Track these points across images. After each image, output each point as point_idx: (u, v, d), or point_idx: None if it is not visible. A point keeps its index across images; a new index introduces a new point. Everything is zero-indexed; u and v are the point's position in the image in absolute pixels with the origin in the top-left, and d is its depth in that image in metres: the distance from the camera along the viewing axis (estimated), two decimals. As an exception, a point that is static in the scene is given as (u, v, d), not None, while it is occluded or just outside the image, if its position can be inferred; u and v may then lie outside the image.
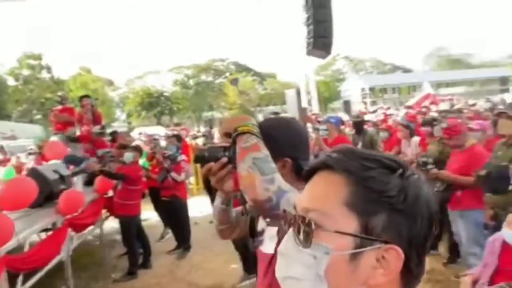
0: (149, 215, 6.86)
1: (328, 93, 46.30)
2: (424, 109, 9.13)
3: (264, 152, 1.13)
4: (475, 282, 2.90)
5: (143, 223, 5.75)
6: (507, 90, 40.50)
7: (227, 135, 1.24)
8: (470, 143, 3.75)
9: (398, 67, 60.83)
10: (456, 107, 11.99)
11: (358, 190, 0.60)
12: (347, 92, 45.58)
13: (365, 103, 41.06)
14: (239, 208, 1.53)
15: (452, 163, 3.84)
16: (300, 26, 8.85)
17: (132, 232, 5.15)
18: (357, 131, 6.02)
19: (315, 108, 9.83)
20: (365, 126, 6.73)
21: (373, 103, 41.00)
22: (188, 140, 10.52)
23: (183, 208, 5.85)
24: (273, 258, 1.37)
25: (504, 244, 2.71)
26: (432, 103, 10.99)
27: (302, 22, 8.31)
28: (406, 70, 59.45)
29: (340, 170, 0.62)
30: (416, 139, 5.48)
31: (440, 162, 4.12)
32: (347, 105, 18.85)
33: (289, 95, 11.14)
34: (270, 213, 1.10)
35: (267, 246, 1.43)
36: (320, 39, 7.46)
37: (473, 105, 9.80)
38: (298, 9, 9.27)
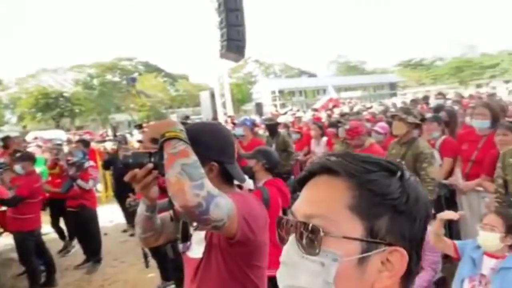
0: (51, 228, 6.23)
1: (241, 96, 47.22)
2: (328, 112, 9.87)
3: (193, 157, 1.13)
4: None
5: (45, 237, 5.20)
6: (395, 94, 45.92)
7: (153, 140, 1.21)
8: (369, 143, 4.18)
9: (304, 71, 64.72)
10: (354, 109, 13.25)
11: (361, 194, 0.60)
12: (258, 94, 46.96)
13: (275, 105, 42.79)
14: (164, 214, 1.49)
15: (355, 161, 4.24)
16: (213, 28, 8.92)
17: (30, 248, 4.61)
18: (271, 133, 6.20)
19: (230, 110, 9.97)
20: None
21: (283, 105, 42.91)
22: (94, 144, 9.80)
23: (93, 218, 5.43)
24: (201, 262, 1.37)
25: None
26: (334, 106, 11.94)
27: (215, 25, 8.37)
28: (311, 75, 63.55)
29: (342, 174, 0.61)
30: (324, 139, 5.91)
31: (344, 161, 4.52)
32: (259, 107, 19.50)
33: (203, 97, 11.17)
34: (199, 218, 1.10)
35: (194, 251, 1.42)
36: (234, 42, 7.59)
37: (370, 108, 10.91)
38: (211, 11, 9.32)
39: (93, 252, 5.40)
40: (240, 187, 1.51)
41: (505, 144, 3.19)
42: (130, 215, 6.57)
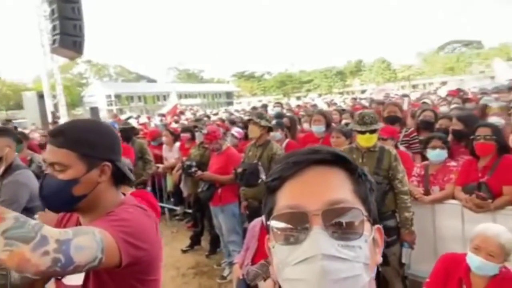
0: None
1: (70, 98, 42.23)
2: (176, 117, 9.81)
3: (9, 215, 0.89)
4: (241, 265, 3.37)
5: None
6: (231, 103, 49.14)
7: None
8: (226, 146, 4.33)
9: (143, 76, 62.62)
10: (197, 115, 13.57)
11: (359, 180, 0.63)
12: (91, 98, 42.92)
13: (112, 110, 39.88)
14: None
15: (213, 165, 4.32)
16: (40, 19, 7.64)
17: None
18: (125, 139, 5.48)
19: (64, 114, 8.63)
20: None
21: (120, 110, 40.42)
22: None
23: None
24: None
25: (263, 226, 3.29)
26: (180, 112, 11.96)
27: (44, 16, 7.22)
28: (151, 80, 62.02)
29: (339, 163, 0.63)
30: (177, 144, 5.81)
31: (202, 165, 4.55)
32: (94, 112, 17.76)
33: (28, 98, 9.42)
34: (65, 271, 0.91)
35: (72, 277, 1.20)
36: (69, 37, 6.71)
37: (216, 114, 11.34)
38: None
39: None
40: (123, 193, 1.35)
41: (338, 145, 3.79)
42: None
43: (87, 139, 1.17)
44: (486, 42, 59.58)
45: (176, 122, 9.48)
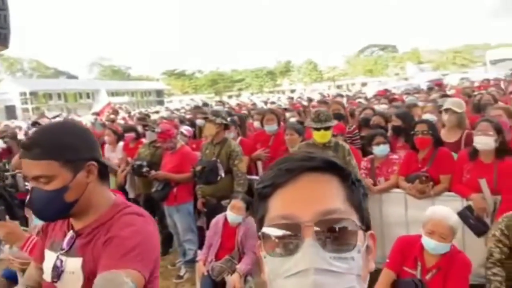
0: None
1: (-24, 96, 37.63)
2: (112, 116, 9.35)
3: None
4: (204, 262, 3.39)
5: None
6: (162, 102, 47.66)
7: None
8: (180, 145, 4.28)
9: (62, 72, 57.97)
10: (132, 113, 13.06)
11: (352, 186, 0.62)
12: (3, 96, 38.56)
13: (27, 109, 36.45)
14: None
15: (167, 164, 4.24)
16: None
17: None
18: None
19: None
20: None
21: (37, 109, 37.07)
22: None
23: None
24: None
25: (226, 223, 3.34)
26: (115, 111, 11.40)
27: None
28: (71, 76, 57.67)
29: (332, 170, 0.61)
30: (120, 144, 5.56)
31: (153, 164, 4.44)
32: (11, 111, 16.20)
33: None
34: None
35: (68, 281, 1.23)
36: (-8, 28, 6.02)
37: (157, 112, 10.98)
38: None
39: None
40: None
41: (292, 142, 3.99)
42: None
43: (66, 144, 1.15)
44: (400, 47, 65.52)
45: (112, 121, 9.02)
◆ ◆ ◆ ◆
**Exercise**
The data must come back word for word, with every picture removed.

**Your response**
Track these points across images. After each image, output each point as point_idx: (u, v, d), or point_idx: None if it is not visible. A point keeps its index across images; a new index introduces a new point. Everything is zero-indexed; u and v are the point's position in the image in absolute pixels with the origin in the top-left, and d is its depth in that image in metres: the distance from the camera along the viewing axis (estimated), two decimals. As an exception, a point that is static in the scene is given as (u, v, d), not None, while it is occluded or just outside the image, if its position can be inferred; u and v may then lie outside the image.
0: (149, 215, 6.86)
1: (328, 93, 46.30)
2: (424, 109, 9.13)
3: (264, 152, 1.13)
4: (475, 282, 2.90)
5: (143, 223, 5.75)
6: (507, 90, 40.50)
7: (227, 135, 1.24)
8: (470, 143, 3.75)
9: (398, 67, 60.83)
10: (456, 107, 11.99)
11: (358, 190, 0.60)
12: (347, 92, 45.58)
13: (365, 103, 41.06)
14: (239, 208, 1.53)
15: (452, 163, 3.84)
16: (300, 26, 8.85)
17: (132, 232, 5.15)
18: (357, 131, 6.02)
19: (315, 108, 9.83)
20: (365, 126, 6.73)
21: (373, 103, 41.00)
22: (188, 140, 10.52)
23: (183, 208, 5.85)
24: (273, 258, 1.37)
25: (504, 244, 2.71)
26: (432, 103, 10.99)
27: (302, 22, 8.31)
28: (406, 70, 59.45)
29: (340, 170, 0.62)
30: (416, 139, 5.48)
31: (440, 162, 4.12)
32: (347, 105, 18.85)
33: (289, 95, 11.14)
34: (270, 213, 1.10)
35: (267, 246, 1.43)
36: (320, 39, 7.46)
37: (473, 105, 9.80)
38: (298, 9, 9.27)
0: (51, 228, 6.23)
1: (241, 96, 47.22)
2: (328, 112, 9.87)
3: (193, 157, 1.13)
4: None
5: (45, 237, 5.20)
6: (395, 94, 45.92)
7: (153, 140, 1.21)
8: (369, 143, 4.18)
9: (304, 71, 64.72)
10: (354, 109, 13.25)
11: (361, 194, 0.60)
12: (258, 94, 46.96)
13: (275, 105, 42.79)
14: (164, 214, 1.49)
15: (355, 161, 4.24)
16: (213, 28, 8.92)
17: (30, 248, 4.61)
18: (271, 133, 6.20)
19: (230, 110, 9.97)
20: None
21: (283, 105, 42.91)
22: (94, 144, 9.80)
23: (93, 218, 5.43)
24: (201, 262, 1.37)
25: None
26: (334, 106, 11.94)
27: (215, 25, 8.37)
28: (311, 75, 63.55)
29: (342, 174, 0.61)
30: (324, 139, 5.91)
31: (344, 161, 4.52)
32: (259, 107, 19.50)
33: (203, 97, 11.17)
34: (199, 218, 1.10)
35: (194, 251, 1.42)
36: (234, 42, 7.59)
37: (370, 108, 10.91)
38: (211, 11, 9.32)
39: (93, 252, 5.40)
40: (240, 187, 1.51)
41: (505, 144, 3.19)
42: (130, 215, 6.57)
0: None
1: (70, 98, 42.23)
2: (176, 117, 9.81)
3: (9, 215, 0.89)
4: (241, 265, 3.37)
5: None
6: (231, 103, 49.14)
7: None
8: (226, 146, 4.33)
9: (143, 76, 62.62)
10: (197, 115, 13.57)
11: (359, 180, 0.63)
12: (91, 98, 42.92)
13: (112, 110, 39.88)
14: None
15: (213, 165, 4.32)
16: (40, 19, 7.64)
17: None
18: (125, 139, 5.48)
19: (64, 114, 8.63)
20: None
21: (120, 110, 40.42)
22: None
23: None
24: None
25: (263, 226, 3.29)
26: (180, 112, 11.96)
27: (44, 16, 7.22)
28: (151, 80, 62.02)
29: (339, 163, 0.63)
30: (177, 144, 5.81)
31: (202, 165, 4.55)
32: (94, 112, 17.76)
33: (28, 98, 9.42)
34: (65, 271, 0.91)
35: (72, 277, 1.20)
36: (69, 37, 6.71)
37: (216, 114, 11.34)
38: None
39: None
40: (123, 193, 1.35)
41: (338, 145, 3.79)
42: None
43: (87, 139, 1.17)
44: (486, 42, 59.58)
45: (176, 122, 9.48)
0: None
1: (-24, 96, 37.63)
2: (112, 116, 9.35)
3: None
4: (204, 262, 3.39)
5: None
6: (162, 102, 47.66)
7: None
8: (180, 145, 4.28)
9: (62, 72, 57.97)
10: (132, 113, 13.06)
11: (352, 186, 0.62)
12: (3, 96, 38.56)
13: (27, 109, 36.45)
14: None
15: (167, 164, 4.24)
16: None
17: None
18: None
19: None
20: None
21: (37, 109, 37.07)
22: None
23: None
24: None
25: (226, 223, 3.34)
26: (115, 111, 11.40)
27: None
28: (71, 76, 57.67)
29: (332, 170, 0.61)
30: (120, 144, 5.56)
31: (153, 164, 4.44)
32: (11, 111, 16.20)
33: None
34: None
35: (68, 281, 1.23)
36: (-8, 28, 6.02)
37: (157, 112, 10.98)
38: None
39: None
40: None
41: (292, 142, 3.99)
42: None
43: (66, 144, 1.15)
44: (400, 47, 65.52)
45: (112, 121, 9.02)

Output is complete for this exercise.